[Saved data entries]

+--

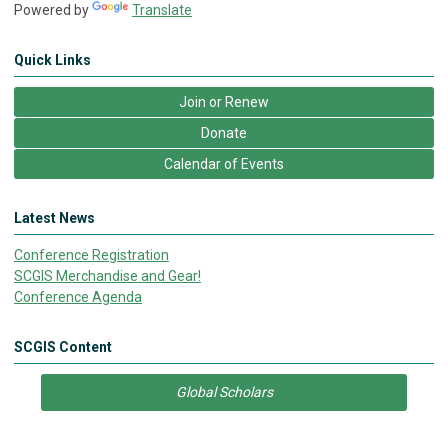
Powered by
Translate
Quick Links
Join or Renew
Donate
Calendar of Events
Latest News
Conference Registration
SCGIS Merchandise and Gear!
Conference Agenda
SCGIS Content
Global Scholars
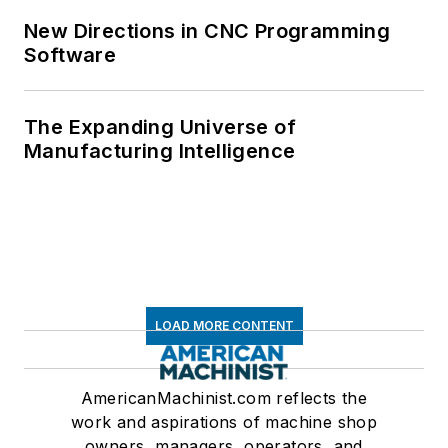
New Directions in CNC Programming
Software
The Expanding Universe of
Manufacturing Intelligence
LOAD MORE CONTENT
AmericanMachinist.com reflects the
work and aspirations of machine shop
owners, managers, operators, and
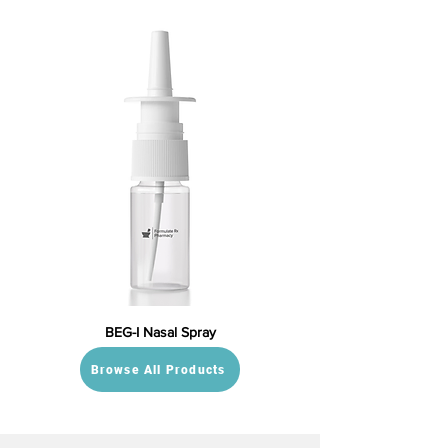
BEG-I Nasal Spray
Browse All Products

+--

_Exercise details_
Return only the lines from the one containing "Quick Links" through the last line of the entries above, exactly as written and without pictures.

_Solution for this problem_
Quick Links
Join or Renew
Donate
Calendar of Events
Latest News
Conference Registration
SCGIS Merchandise and Gear!
Conference Agenda
SCGIS Content
Global Scholars
New Directions in CNC Programming
Software
The Expanding Universe of
Manufacturing Intelligence
LOAD MORE CONTENT
AmericanMachinist.com reflects the
work and aspirations of machine shop
owners, managers, operators, and
BEG-I Nasal Spray
Browse All Products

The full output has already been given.